PROBLEM REQUIREMENTS => Select and reproduce each line of the listing below that bears the string "different".

RECORDED DATA =>
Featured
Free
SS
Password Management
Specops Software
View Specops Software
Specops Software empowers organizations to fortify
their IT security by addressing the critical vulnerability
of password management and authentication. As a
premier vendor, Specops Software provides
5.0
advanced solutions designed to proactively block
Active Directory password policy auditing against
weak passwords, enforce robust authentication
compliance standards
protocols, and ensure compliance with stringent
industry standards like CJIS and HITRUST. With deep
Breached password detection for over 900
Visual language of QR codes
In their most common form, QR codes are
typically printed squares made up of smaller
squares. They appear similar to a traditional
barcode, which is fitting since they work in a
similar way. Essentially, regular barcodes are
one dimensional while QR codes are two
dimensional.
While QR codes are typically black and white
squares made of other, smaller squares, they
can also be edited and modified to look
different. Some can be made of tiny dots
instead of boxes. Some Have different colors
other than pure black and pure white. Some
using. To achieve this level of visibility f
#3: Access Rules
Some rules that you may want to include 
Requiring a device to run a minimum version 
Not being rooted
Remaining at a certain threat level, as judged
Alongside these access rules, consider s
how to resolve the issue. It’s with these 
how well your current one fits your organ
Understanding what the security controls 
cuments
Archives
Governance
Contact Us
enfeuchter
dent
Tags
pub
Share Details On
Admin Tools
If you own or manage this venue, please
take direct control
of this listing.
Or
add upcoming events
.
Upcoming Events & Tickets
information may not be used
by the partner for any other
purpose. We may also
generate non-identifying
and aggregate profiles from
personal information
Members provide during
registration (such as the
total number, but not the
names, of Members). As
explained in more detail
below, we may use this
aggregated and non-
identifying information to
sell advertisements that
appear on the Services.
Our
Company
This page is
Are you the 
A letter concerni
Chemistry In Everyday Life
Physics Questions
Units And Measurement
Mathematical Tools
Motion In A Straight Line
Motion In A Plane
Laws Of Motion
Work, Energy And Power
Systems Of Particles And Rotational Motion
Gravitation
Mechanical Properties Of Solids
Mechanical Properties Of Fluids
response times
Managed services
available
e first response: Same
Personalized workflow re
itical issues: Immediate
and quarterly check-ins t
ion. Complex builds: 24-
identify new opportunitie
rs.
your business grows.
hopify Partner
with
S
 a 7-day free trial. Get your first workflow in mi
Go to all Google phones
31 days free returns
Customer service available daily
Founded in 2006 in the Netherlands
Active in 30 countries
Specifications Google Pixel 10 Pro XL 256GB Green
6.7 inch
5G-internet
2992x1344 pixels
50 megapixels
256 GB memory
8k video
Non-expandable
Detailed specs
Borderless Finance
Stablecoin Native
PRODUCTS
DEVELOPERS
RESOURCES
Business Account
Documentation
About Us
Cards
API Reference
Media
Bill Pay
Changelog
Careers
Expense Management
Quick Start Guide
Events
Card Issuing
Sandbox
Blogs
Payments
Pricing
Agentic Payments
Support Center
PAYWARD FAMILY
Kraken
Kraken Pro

EXERCISE SOLUTION =>
different. Some can be made of tiny dots
instead of boxes. Some Have different colors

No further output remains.